"Boy Hero of the Confederacy" Sam Davis was born on his family's farm near Smyrna on October 6, 1842. At age 19 Davis left home to attend the Military Academy in Nashville.
When war fever swept the South, young Davis joined the "Rutherford Rifles," a local militia group mustered into active service as Company I, First Tennessee Infantry. Davis followed his regiment to Cheat Mountain, in what is now West Virginia, and fought under the command of Robert E. Lee.
In 1862, after his initial enlistment, Davis joined a company of cavalry known as "Coleman's Scouts," commanded by Henry B. Shaw. Numbering around 100, the Coleman Scouts operated around Middle Tennessee gathering information about Federal troop movements.

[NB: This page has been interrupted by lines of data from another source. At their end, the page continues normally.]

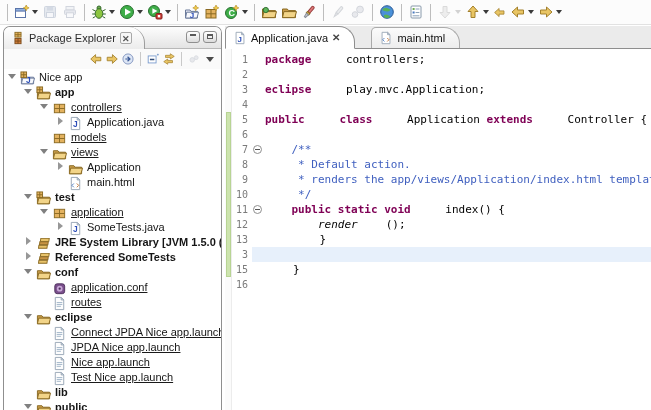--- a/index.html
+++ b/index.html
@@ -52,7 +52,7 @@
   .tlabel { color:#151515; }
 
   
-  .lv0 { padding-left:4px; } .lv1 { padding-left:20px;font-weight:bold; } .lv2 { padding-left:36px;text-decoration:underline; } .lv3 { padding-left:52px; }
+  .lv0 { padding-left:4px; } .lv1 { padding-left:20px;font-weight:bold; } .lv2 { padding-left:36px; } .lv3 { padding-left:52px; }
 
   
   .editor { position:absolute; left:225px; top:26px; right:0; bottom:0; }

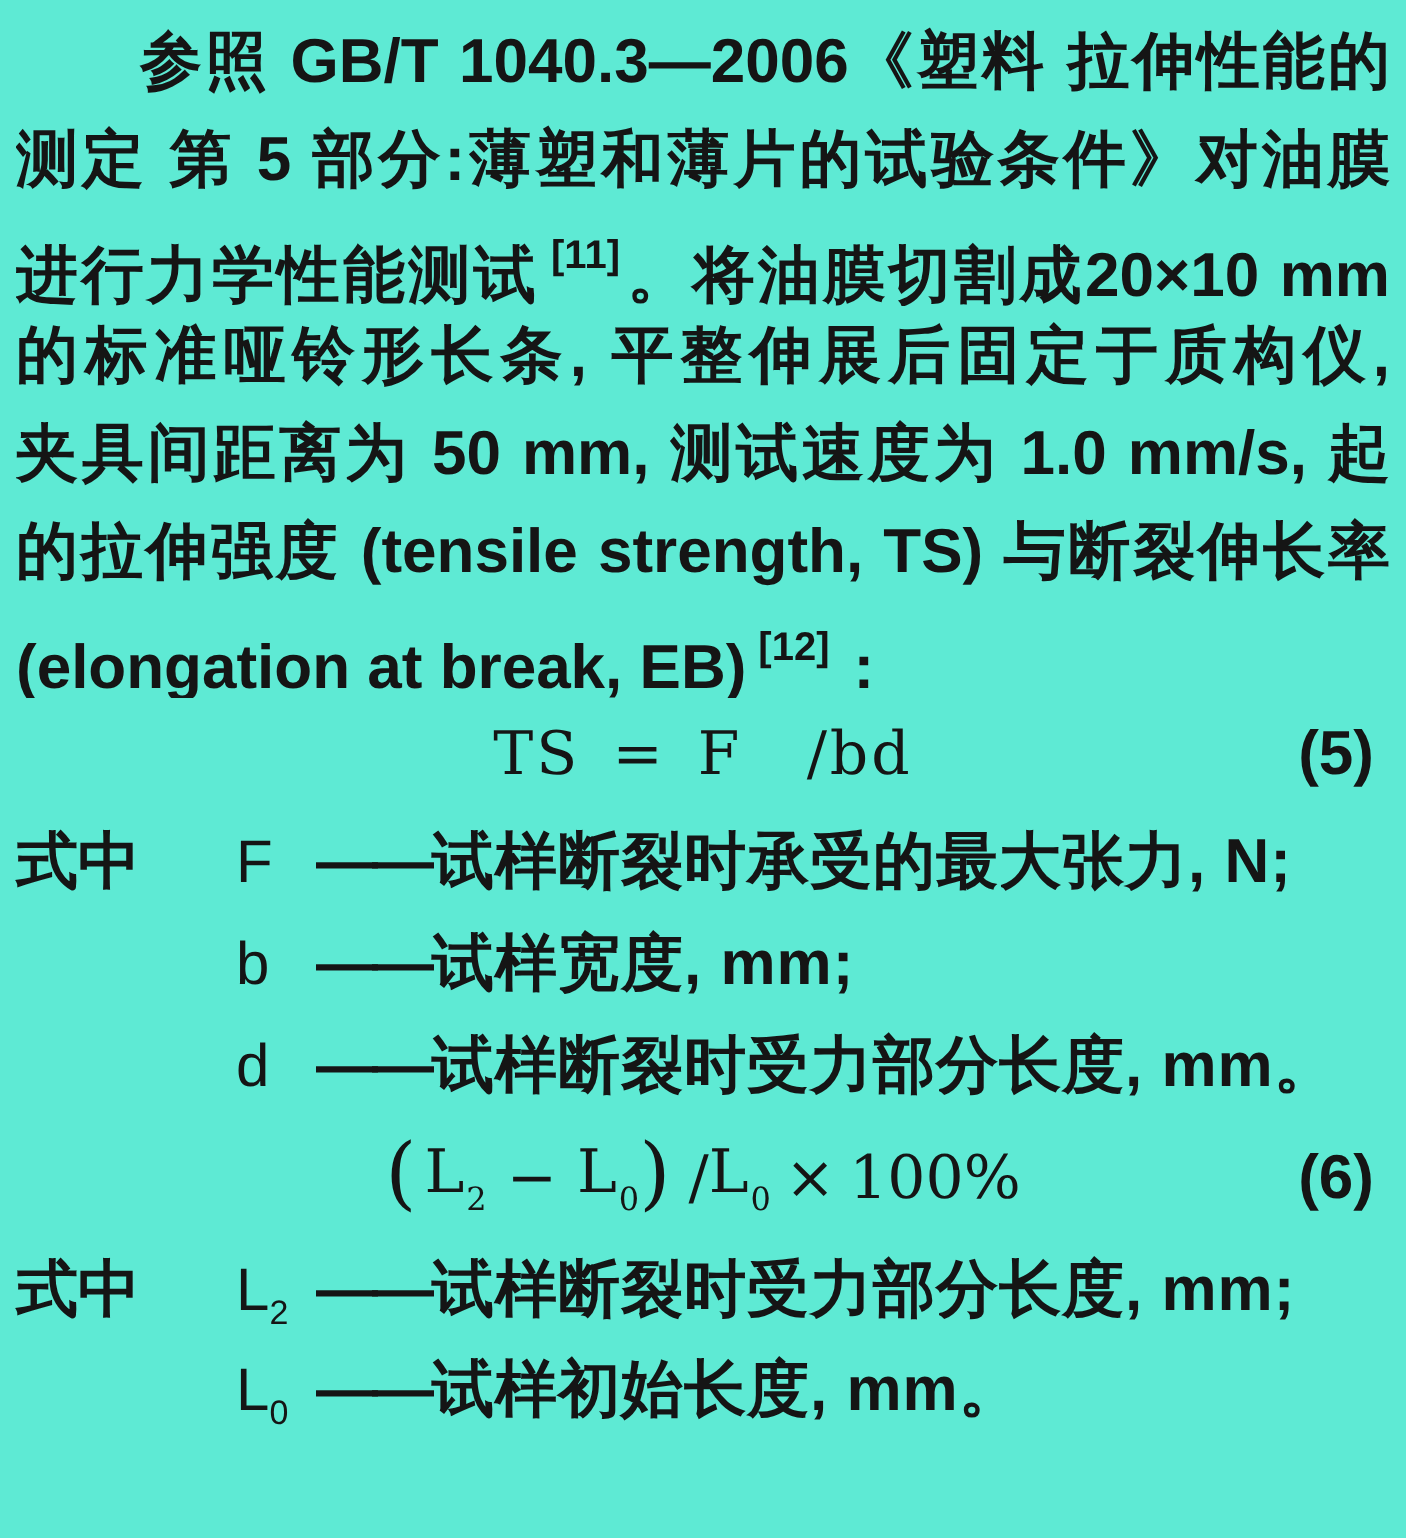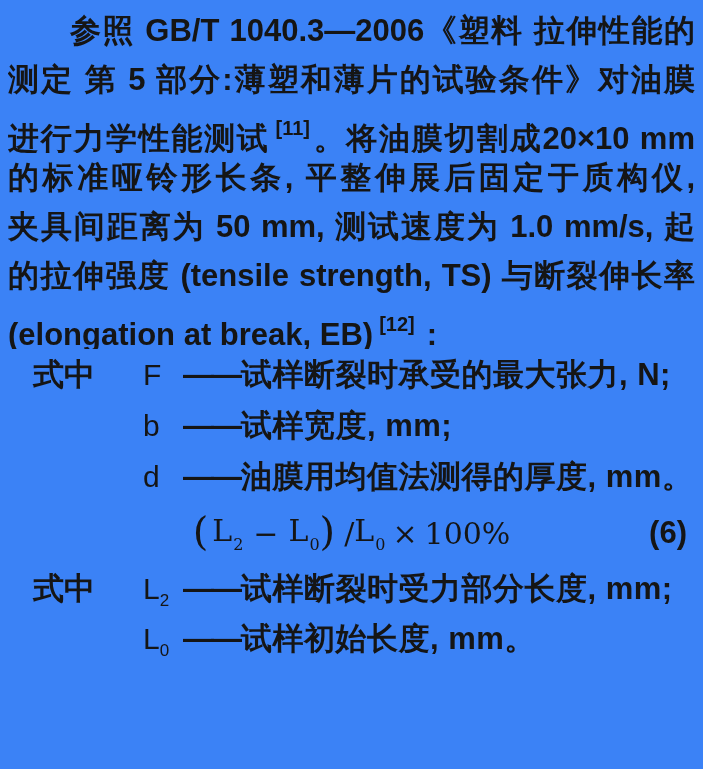--- a/index.html
+++ b/index.html
@@ -11,7 +11,7 @@
     position: relative;
     width: 703px;
     height: 769px;
-    background: #3b82f6;
+    background: #5eead4;
     color: #151515;
     font-family: "Liberation Sans", sans-serif;
     font-weight: 600;

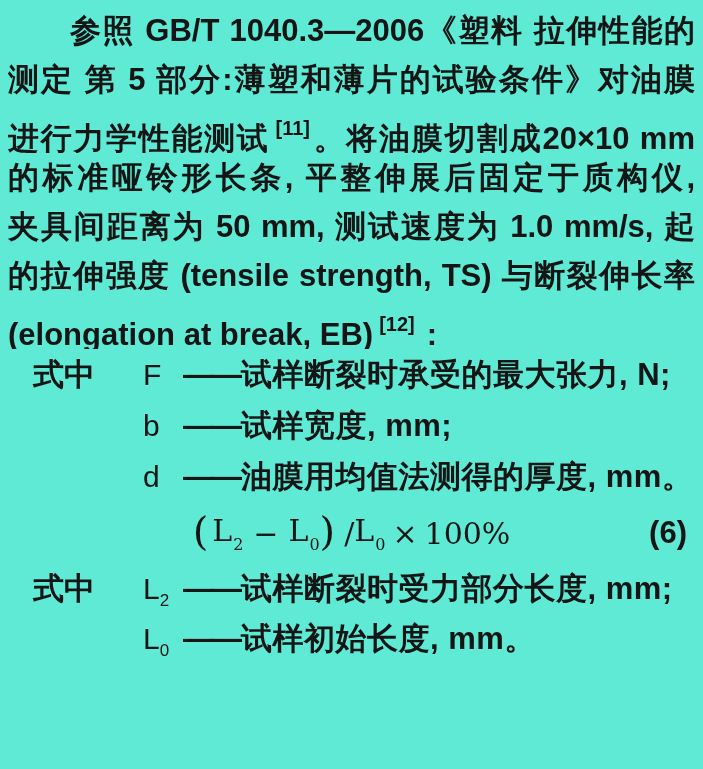--- a/index.html
+++ b/index.html
@@ -108,6 +108,10 @@
     <div class="pline nojust"><span>(elongation at break, EB)</span><sup class="cite">[12]</sup><span class="colon">:</span></div>
   </div>
 
+  <div class="eqrow eqrow-5">
+    <span class="eqbody">TS = F  /bd</span>
+    <span class="eqlabel">(5)</span>
+  </div>
 
   <div>
     <div class="defrow">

In the fall of 1863, Davis and five others were assigned to gather information about Federal forces in Tennessee. They spent much of their time learning the movements of Gen. Granville Dodge's division as it passed from northeast Mississippi through Middle Tennessee on its way to Chattanooga. Dodge ordered his men to wipe out the Scouts, if possible.
On November 19, 1863, scouting near Pulaski, Davis accepted a letter written to the Provost Marshal of the Army of Tennessee from Captain Shaw to be delivered to army headquarters. The next day, Federal soldiers captured Davis in Giles County, charged him with spying, and brought him before General Dodge. Davis pleaded not guilty, but the court-martial found him guilty and sentenced him to be hanged.
A week later, standing before the noose, he was offered his freedom if he would reveal the name of the person who gave him the papers. His answer, "I would rather die a thousand deaths than betray a friend or be false to duty," became a touchstone of the mythology of the "Lost Cause" in the postwar South. Monuments to his bravery were erected on the grounds of the State Capitol and on the square in Pulaski. In the 1920s, his family home in Smyrna became a museum. Davis is buried in the family cemetery.
- Called the "Boy Hero of the Confederacy."
- Hanged for refusing to give up the name of his Union contact.